Anthropologists who never dipped a hand in the field work saw the Apache as a savage with no moral code, but Curtis was determined to capture their rich inner lives. He persisted and found some light in the prankish jokesters among the Apache and their “gut-busting laugh sessions.”
When he returned to the White Mountain reservation on a subsequent trip in 1906, he was armed with a paid crew of writers and scholars and technicians who would help him document the Athapaskan speakers’ language, recipes, songs and mescal gathering culture.
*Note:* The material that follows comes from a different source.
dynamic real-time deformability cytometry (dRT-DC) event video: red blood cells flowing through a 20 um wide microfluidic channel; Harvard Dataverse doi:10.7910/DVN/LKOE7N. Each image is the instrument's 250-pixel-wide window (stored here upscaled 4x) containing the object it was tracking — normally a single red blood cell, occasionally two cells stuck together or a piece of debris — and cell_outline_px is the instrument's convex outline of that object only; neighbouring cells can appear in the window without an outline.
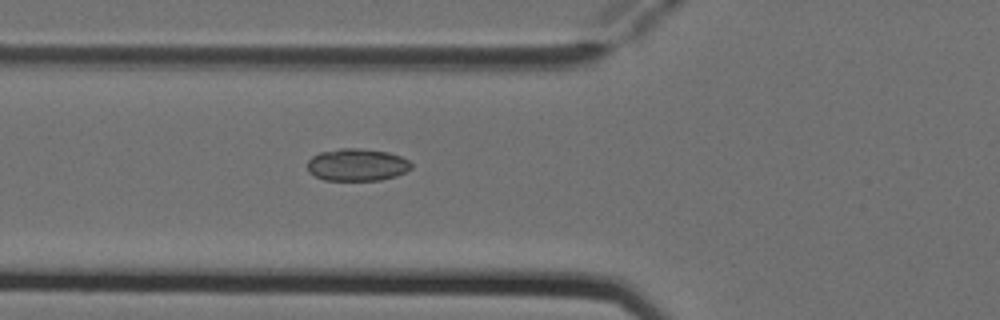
{"species": "Egyptian fruit bat (a non-hibernating species)", "species_latin": "Rousettus aegyptiacus", "temperature_condition": "cold", "stored_images_in_passage": 5, "camera_frame_rate_fps": 3000, "um_per_image_px": 0.085, "animal": {"sex": "female"}, "frame": {"image": 1, "passage_image": 5, "time_ms": 1.333, "image_size_px": [1000, 320], "cell_outline_px": [[412, 168], [396, 176], [380, 180], [324, 180], [308, 172], [308, 160], [312, 156], [320, 152], [340, 148], [360, 148], [388, 152], [400, 156], [408, 160], [412, 164]], "centroid_in_image_um": [30.34, 14.0], "position_along_channel_um": 95.5, "area_um2": 19.59}}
His photographic subjects would include Apache Girl, Before the Storm, Sacred Buckskin, The Pool—Apache, Apache Babe, Escadi, and Apache Medicine Man.
Curtis published the first two volumes of The North American Indian in late 1907 and early 1908 to deafening acclaim. The camera and field work invested in the complete set would equal that of John James Audubon and George Catlin. The volumes would be referenced by later generations of American Indians for not just photographs, but also for myths, stories, alphabets and chants once thought lost.
“At night, in his dreams, he revisited the Hopi and Apache, the Sky City of Acoma, the Grand Canyon cellar of the Havasupai and the sublime isolation of Nunivak Island. Had he really been to these places?”
Short Nights of the Shadow Catcher by Timothy Egan is a highly worthwhile read about the life of Edward Curtis and his intrepid work capturing the remnants of American Indian culture in photographs.